[The article] argues that the [business judgment] rule ... has no place in litigation involving executive officers – never squarely done by the Supreme Court – and, sit down for this, should not be deployed in reviewing director conduct. Rather, in all corporate fiduciary litigation, the Supreme Court should fundamentally alter the “map” of analysis by showcasing fiduciary duties and demoting the business judgment rule. The policy rationales for the rule are sound but, beyond being irrelevant for shareholders, for directors and officers the rule introduces needless doctrinal and analytical complexity. I advance several reasons as to why the rule unnecessarily complicates corporate fiduciary litigation in an unfortunate way.

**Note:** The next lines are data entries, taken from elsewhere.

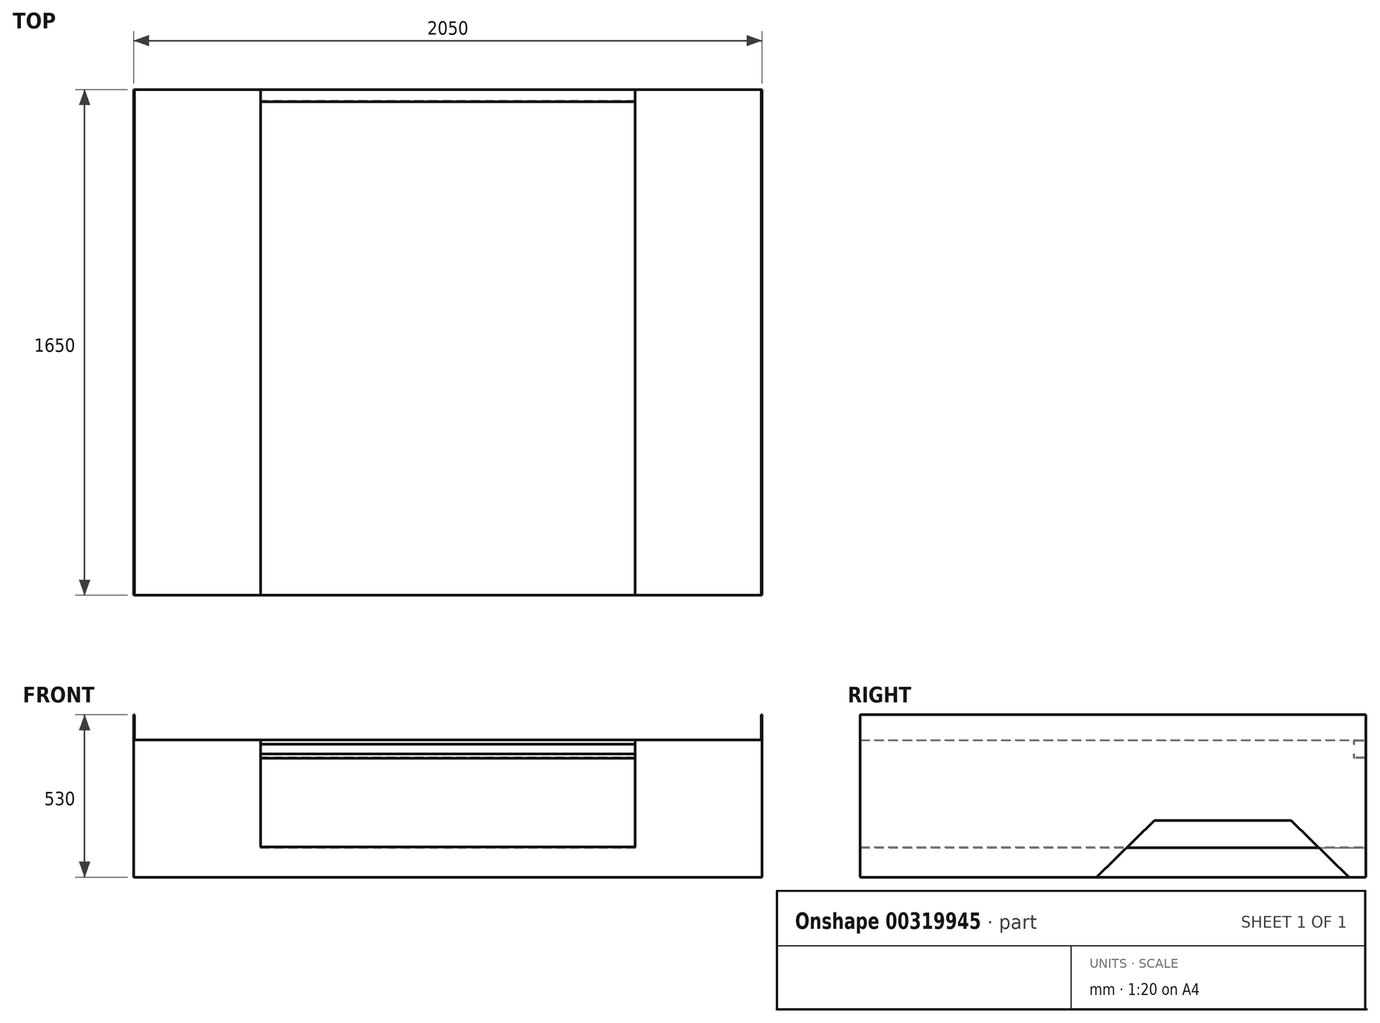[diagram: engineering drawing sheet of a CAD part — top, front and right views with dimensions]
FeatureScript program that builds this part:
annotation { "Feature Type Name" : "Feature", "Feature Type Description" : "" }
export const myFeature = defineFeature(function(context is Context, id is Id, definition is map)
    precondition{}
    {
        {
            var Q0;
            Q0=qCreatedBy(makeId("Front.planeOp"),FACE);
            var sketch = newSketch(context, id + "F0", { "sketchPlane" : qUnion([Q0])});
            skLineSegment(sketch, "E0", {"start": v(0, 0) * mm, "end": v(0, 530) * mm, "construction": true});
            skLineSegment(sketch, "E1.bottom", {"start": v(1025, 0) * mm, "end": v(-1025, 0) * mm});
            skLineSegment(sketch, "E1.top", {"start": v(1025, 530) * mm, "end": v(1022, 530) * mm});
            skLineSegment(sketch, "E1.left", {"start": v(1025, 0) * mm, "end": v(1025, 530) * mm});
            skLineSegment(sketch, "E1.right", {"start": v(-1025, 0) * mm, "end": v(-1025, 530) * mm});
            skLineSegment(sketch, "E2.top", {"start": v(-611, 98) * mm, "end": v(611, 98) * mm});
            skLineSegment(sketch, "E2.left", {"start": v(-611, 448) * mm, "end": v(-611, 98) * mm});
            skLineSegment(sketch, "E2.right", {"start": v(611, 448) * mm, "end": v(611, 98) * mm});
            skLineSegment(sketch, "E3.top", {"start": v(-1022, 448) * mm, "end": v(-611, 448) * mm});
            skLineSegment(sketch, "E3.left", {"start": v(-1022, 530) * mm, "end": v(-1022, 448) * mm});
            skLineSegment(sketch, "E3.right", {"start": v(1022, 530) * mm, "end": v(1022, 448) * mm});
            skLineSegment(sketch, "E4.trimOffspring", {"start": v(-1022, 530) * mm, "end": v(-1025, 530) * mm});
            skLineSegment(sketch, "E5.trimOffspring", {"start": v(611, 448) * mm, "end": v(1022, 448) * mm});
            skLineSegment(sketch, "E6", {"start": v(-1025, 530) * mm, "end": v(1125, 530) * mm, "construction": true});
            skSolve(sketch);
        }
        {
            var Q0;
            Q0 = qSketchRegion(id + "F0", true);
            var Q1;
            Q1 = qConstructionFilter(qBodyType(qCreatedBy(id + "F0" ,EDGE), BodyType.WIRE), ConstructionObject.NO);
            extrude(context, id + "F1", {"entities" : qUnion([Q0]), "surfaceEntities" : qUnion([Q1]), "depth" : 1650 * mm});
        }
        {
            var Q0;
            Q0=makeQuery(id+"F1.opExtrude","SWEPT_FACE",FACE,{"disambiguationData":[OSD([sQuery(id+"F0.wireOp",EDGE,"E1.bottom")])]});
            shell(context, id + "F2", {"entities" : qUnion([Q0]), "thickness" : 1.5 * mm});
        }
        {
            var Q0;
            Q0=qCreatedBy(makeId("Right.planeOp"),FACE);
            var sketch = newSketch(context, id + "F3", { "sketchPlane" : qUnion([Q0])});
            skLineSegment(sketch, "E7", {"start": v(0, 445) * mm, "end": v(0, 391) * mm});
            skLineSegment(sketch, "E8", {"start": v(-3, 388) * mm, "end": v(-37, 388) * mm});
            skLineSegment(sketch, "E9", {"start": v(-40, 391) * mm, "end": v(-40, 402) * mm});
            skLineSegment(sketch, "E10", {"start": v(-40, 434) * mm, "end": v(-40, 445) * mm});
            skLineSegment(sketch, "E11", {"start": v(-37, 448) * mm, "end": v(-3, 448) * mm});
            skPoint(sketch, "E12.visualSharp", {"position": v(-40, 448) * mm});
            skArc(sketch, "E12.filletArc", {"start": v(-37, 448) * mm, "mid": v(-39.12, 447.12) * mm, "end": v(-40, 445) * mm});
            skPoint(sketch, "E13.visualSharp", {"position": v(0, 448) * mm});
            skArc(sketch, "E13.filletArc", {"start": v(0, 445) * mm, "mid": v(-0.88, 447.12) * mm, "end": v(-3, 448) * mm});
            skPoint(sketch, "E14.visualSharp", {"position": v(0, 388) * mm});
            skArc(sketch, "E14.filletArc", {"start": v(-3, 388) * mm, "mid": v(-0.88, 388.88) * mm, "end": v(0, 391) * mm});
            skPoint(sketch, "E15.visualSharp", {"position": v(-40, 388) * mm});
            skArc(sketch, "E15.filletArc", {"start": v(-40, 391) * mm, "mid": v(-39.12, 388.88) * mm, "end": v(-37, 388) * mm});
            skLineSegment(sketch, "E16.0", {"start": v(-37, 391) * mm, "end": v(-37, 402) * mm});
            skLineSegment(sketch, "E16.1", {"start": v(-37, 434) * mm, "end": v(-37, 445) * mm});
            skLineSegment(sketch, "E16.2", {"start": v(-37, 445) * mm, "end": v(-3, 445) * mm});
            skLineSegment(sketch, "E16.3", {"start": v(-3, 445) * mm, "end": v(-3, 391) * mm});
            skLineSegment(sketch, "E16.4", {"start": v(-3, 391) * mm, "end": v(-37, 391) * mm});
            skLineSegment(sketch, "E17.0", {"start": v(-1645, 525) * mm, "end": v(-1645, 5) * mm});
            skLineSegment(sketch, "E17.1", {"start": v(-1645, 525) * mm, "end": v(5, 525) * mm});
            skLineSegment(sketch, "E17.2", {"start": v(5, 5) * mm, "end": v(5, 525) * mm});
            skLineSegment(sketch, "E17.3", {"start": v(5, 5) * mm, "end": v(-1645, 5) * mm});
            skLineSegment(sketch, "E18", {"start": v(-40, 434) * mm, "end": v(-37, 434) * mm});
            skLineSegment(sketch, "E19", {"start": v(-40, 402) * mm, "end": v(-37, 402) * mm});
            skSolve(sketch);
        }
        {
            var Q0;
            Q0=makeQuery(id+"F3.imprint","IMPRINT",FACE,{"disambiguationData":[TD([[makeQuery(id+"F3.imprint","IMPRINT",EDGE,{"derivedFrom":sQuery(id+"F3.wireOp",EDGE,"E9")}),-1.0]])]});
            var Q1;
            Q1=makeQuery(id+"F3.imprint","IMPRINT",FACE,{"disambiguationData":[TD([[makeQuery(id+"F3.imprint","IMPRINT",EDGE,{"derivedFrom":sQuery(id+"F3.wireOp",EDGE,"E10")}),-1.0]])]});
            var Q2;
            Q2=makeQuery(id+"F3.imprint","IMPRINT",FACE,{"disambiguationData":[TD([[makeQuery(id+"F3.imprint","IMPRINT",EDGE,{"derivedFrom":sQuery(id+"F3.wireOp",EDGE,"E7")}),-1.0]])]});
            var Q3;
            Q3=makeQuery(id+"F1.opExtrude","SWEPT_FACE",FACE,{"disambiguationData":[OSD([sQuery(id+"F0.wireOp",EDGE,"E2.right")])]});
            var Q4;
            Q4=makeQuery(id+"F1.opExtrude","SWEPT_FACE",FACE,{"disambiguationData":[OSD([sQuery(id+"F0.wireOp",EDGE,"E2.left")])]});
            extrude(context, id + "F4", {"entities" : qUnion([Q0, Q1, Q2]), "endBound" : BoundingType.UP_TO_SURFACE, "endBoundEntityFace" : qUnion([Q3]), "depth" : 25 * mm, "hasSecondDirection" : true, "secondDirectionBound" : SecondDirectionBoundingType.UP_TO_SURFACE, "secondDirectionOppositeDirection" : true, "secondDirectionBoundEntityFace" : qUnion([Q4]), "secondDirectionDepth" : 25 * mm});
        }
        {
            var Q0;
            Q0=qCreatedBy(makeId("Right.planeOp"),FACE);
            var sketch = newSketch(context, id + "F5", { "sketchPlane" : qUnion([Q0])});
            skPoint(sketch, "E20.0", {"position": v(0, 0) * mm});
            skLineSegment(sketch, "E21.0", {"start": v(0, 448) * mm, "end": v(0, 0) * mm});
            skLineSegment(sketch, "E22.0", {"start": v(0, 0) * mm, "end": v(-1650, 0) * mm, "construction": true});
            skPoint(sketch, "E23.orphan", {"position": v(0, 98) * mm});
            skLineSegment(sketch, "E24", {"start": v(0, 0) * mm, "end": v(-60, 0) * mm});
            skSolve(sketch);
        }
        {
            var Q0;
            Q0=sQuery(id+"F5.wireOp",EDGE,"E21.0");
            var Q1;
            Q1=sQuery(id+"F5.wireOp",EDGE,"E24");
            var Q2;
            Q2=makeQuery(id+"F1.opExtrude","SWEPT_FACE",FACE,{"disambiguationData":[OSD([sQuery(id+"F0.wireOp",EDGE,"E1.left")])]});
            var Q3;
            Q3=makeQuery(id+"F1.opExtrude","SWEPT_FACE",FACE,{"disambiguationData":[OSD([sQuery(id+"F0.wireOp",EDGE,"E1.right")])]});
            extrude(context, id + "F6", {"bodyType" : ToolBodyType.SURFACE, "surfaceEntities" : qUnion([Q0, Q1]), "endBound" : BoundingType.UP_TO_SURFACE, "endBoundEntityFace" : qUnion([Q2]), "depth" : 25 * mm, "hasSecondDirection" : true, "secondDirectionBound" : SecondDirectionBoundingType.UP_TO_SURFACE, "secondDirectionOppositeDirection" : true, "secondDirectionBoundEntityFace" : qUnion([Q3]), "secondDirectionDepth" : 25 * mm});
        }
        {
            var Q0;
            Q0=makeQuery(id+"F1.opExtrude","SWEPT_FACE",FACE,{"disambiguationData":[OSD([sQuery(id+"F0.wireOp",EDGE,"E1.left")])]});
            var sketch = newSketch(context, id + "F7", { "sketchPlane" : qUnion([Q0])});
            skLineSegment(sketch, "E25", {"start": v(-55, 0) * mm, "end": v(-244.74, 185) * mm});
            skLineSegment(sketch, "E26", {"start": v(-244.74, 185) * mm, "end": v(-689.74, 185) * mm});
            skLineSegment(sketch, "E27", {"start": v(-879.47, 0) * mm, "end": v(-689.74, 185) * mm});
            skLineSegment(sketch, "E28", {"start": v(-467.24, 185) * mm, "end": v(-467.24, 0) * mm, "construction": true});
            skSolve(sketch);
        }
        {
            var Q0;
            {var subQ0=sQuery(id+"F7.wireOp",EDGE,"E25");Q0=makeQuery(id+"F7.imprint","IMPRINT",FACE,{"disambiguationData":[TD([[makeQuery(id+"F7.imprint","IMPRINT",EDGE,{"derivedFrom":subQ0}),1.0]])]});}
            extrude(context, id + "F8", {"entities" : qUnion([Q0]), "operationType" : NewBodyOperationType.REMOVE, "endBound" : BoundingType.UP_TO_NEXT, "oppositeDirection" : true, "depth" : 25 * mm});
        }
    });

Go read the post for a summary of those reasons. He concludes:
... elevating fiduciary duties in prominence, and reducing a threshold emphasis on the business judgment rule, would facilitate teaching law students and others the rudiments of fiduciary duties. Widespread confusion persists over the rule, and not just in the ranks of the elite corporate bar.

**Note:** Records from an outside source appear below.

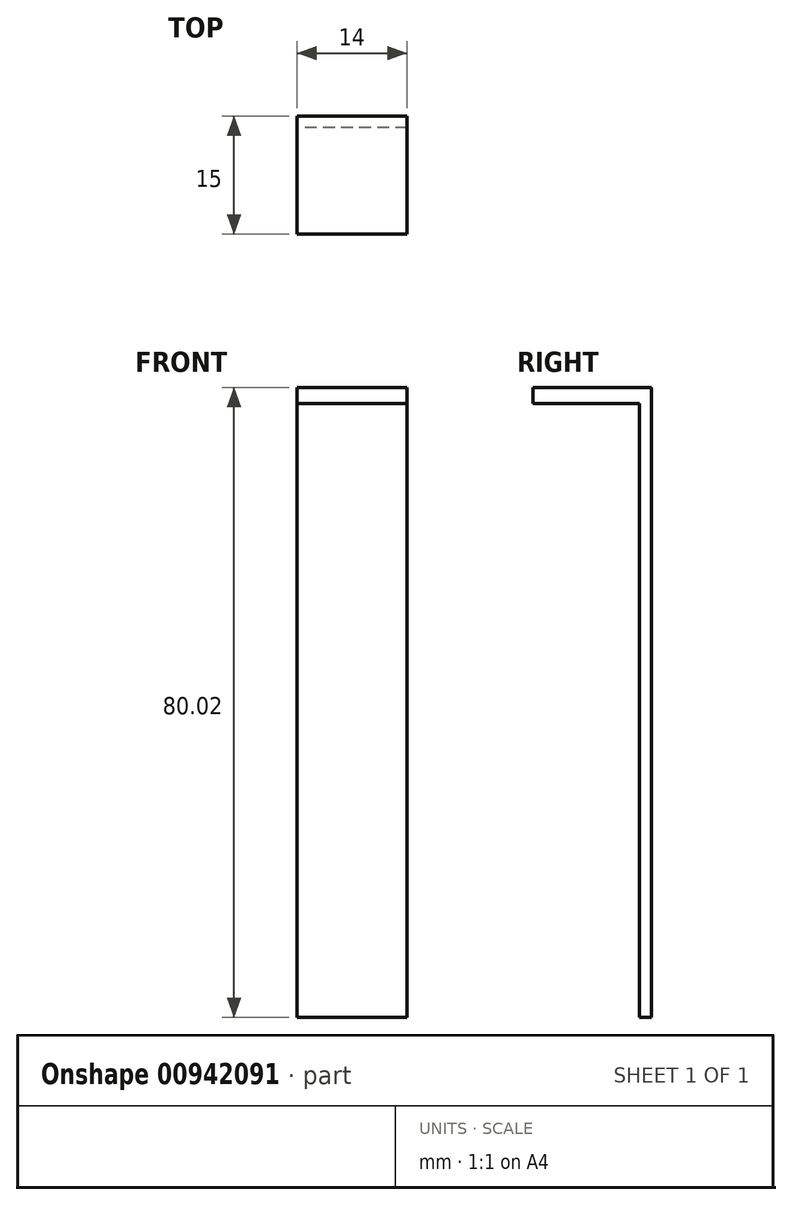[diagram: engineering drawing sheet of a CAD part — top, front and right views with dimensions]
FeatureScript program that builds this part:
annotation { "Feature Type Name" : "Feature", "Feature Type Description" : "" }
export const myFeature = defineFeature(function(context is Context, id is Id, definition is map)
    precondition{}
    {
        {
            var Q0;
            Q0=qCreatedBy(makeId("Front.planeOp"),FACE);
            var sketch = newSketch(context, id + "F0", { "sketchPlane" : qUnion([Q0])});
            skLineSegment(sketch, "E0.bottom", {"start": v(0, 43.57) * mm, "end": v(-14, 43.57) * mm});
            skLineSegment(sketch, "E0.top", {"start": v(0, -36.43) * mm, "end": v(-14, -36.43) * mm});
            skLineSegment(sketch, "E0.left", {"start": v(0, 43.57) * mm, "end": v(0, -36.43) * mm});
            skLineSegment(sketch, "E0.right", {"start": v(-14, 43.57) * mm, "end": v(-14, -36.43) * mm});
            skPoint(sketch, "E0.middle", {"position": v(-7, 3.57) * mm});
            skSolve(sketch);
        }
        {
            var Q0;
            Q0 = qSketchRegion(id + "F0", true);
            extrude(context, id + "F1", {"entities" : qUnion([Q0]), "depth" : 1.5 * mm, "offsetDistance" : 25 * mm});
        }
        {
            var Q0;
            Q0=qCreatedBy(makeId("Front.planeOp"),FACE);
            var sketch = newSketch(context, id + "F2", { "sketchPlane" : qUnion([Q0])});
            skLineSegment(sketch, "E1.bottom", {"start": v(-14, 43.59) * mm, "end": v(0, 43.59) * mm});
            skLineSegment(sketch, "E1.top", {"start": v(-14, 41.59) * mm, "end": v(0, 41.59) * mm});
            skLineSegment(sketch, "E1.left", {"start": v(-14, 43.59) * mm, "end": v(-14, 41.59) * mm});
            skLineSegment(sketch, "E1.right", {"start": v(0, 43.59) * mm, "end": v(0, 41.59) * mm});
            skSolve(sketch);
        }
        {
            var Q0;
            Q0 = qSketchRegion(id + "F2", true);
            extrude(context, id + "F3", {"entities" : qUnion([Q0]), "operationType" : NewBodyOperationType.ADD, "depth" : 15 * mm, "offsetDistance" : 25 * mm});
        }
    });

As just one law professor who has grappled with teaching this material to law students for almost thirty years, I can say that presenting students with a coherent and cogent understanding of fiduciary duties is made more difficult by Delaware’s current business judgment rule construct. Students – having studied the concept of legal duty in diverse curricular offerings such as torts, trusts and estates, agency and partnership law, and professional responsibility – understand the importance of legal duties, including the scope of duty and situations of no-duty. The concepts of care and loyalty, in all their manifestations, are relatively easy to grasp, if of somewhat surprising contours.
Analytically and doctrinally, the teaching could stop there – with fiduciary duties and their breach – and students would have a solid and workable understanding. Little but unnecessary complexity in the law and pedagogy is added by then filtering all of the above through the threshold of the business judgment rule construct as a standard of review, particularly with the Cede breach of duty/burden shift feature.
I agree that many Delaware decisions have bollixed up aspects of the business judgment rule. I'm still annoyed with the way the Delaware Supreme Court resolved the Caremark issue and the way the Chancery Court is treating mixed-consideration cases under Revlon.
But I think the basics make good sense. Of course, I think Delaware's business judgment rule would make even more sense if the Court explicitly adopted the approach I advanced in The Business Judgment Rule as Abstention Doctrine, which argues that:
The business judgment rule is corporate law's central doctrine, pervasively affecting the roles of directors, officers, and controlling shareholders. Increasingly, moreover, versions of the business judgment rule are found in the law governing the other types of business organizations, ranging from such common forms as the general partnership to such unusual ones as the reciprocal insurance exchange. Yet, curiously, there is relatively little agreement as to either the theoretical underpinnings of or policy justification for the rule. This gap in our understanding has important doctrinal implications. As this paper demonstrates, a string of recent decisions by the Delaware supreme court based on a misconception of the business judgment rule's role in corporate governance has taken the law in a highly undesirable direction.
Two conceptions of the business judgment rule compete in the case law. One views the business judgment rule as a standard of liability under which courts undertake some objective review of the merits of board decisions. This view is increasingly widely accepted, especially by some members of the Delaware supreme court. The other conception treats the rule not as a standard of review but as a doctrine of abstention, pursuant to which courts simply decline to review board decisions. The distinction between these conceptions matters a great deal. Under the former, for example, it is far more likely that claims against the board of directors will survive through the summary judgment phase of litigation, which at the very least raises the settlement value of shareholder litigation and even can have outcome-determinative effects.
Like many recent corporate law developments, the standard of review conception of the business judgment rule is based on a shareholder primacy-based theory of the corporation. This article extends the author's recent work on a competing theory of the firm, known as director primacy, pursuant to which the board of directors is viewed as the nexus of the set of contracts that makes up the firm. In this model, the defining tension of corporate law is that between authority and accountability. Because one cannot make directors more accountable without infringing on their exercise of authority, courts must be reluctant to review the director decisions absent evidence of the sort of self-dealing that raises very serious accountability concerns. In this article, the author argues that only the abstention version of the business judgment rule properly operationalizes this approach.
The abstention version of the rule is "relatively easy to grasp" and would eliminate the existing "unnecessary complexity."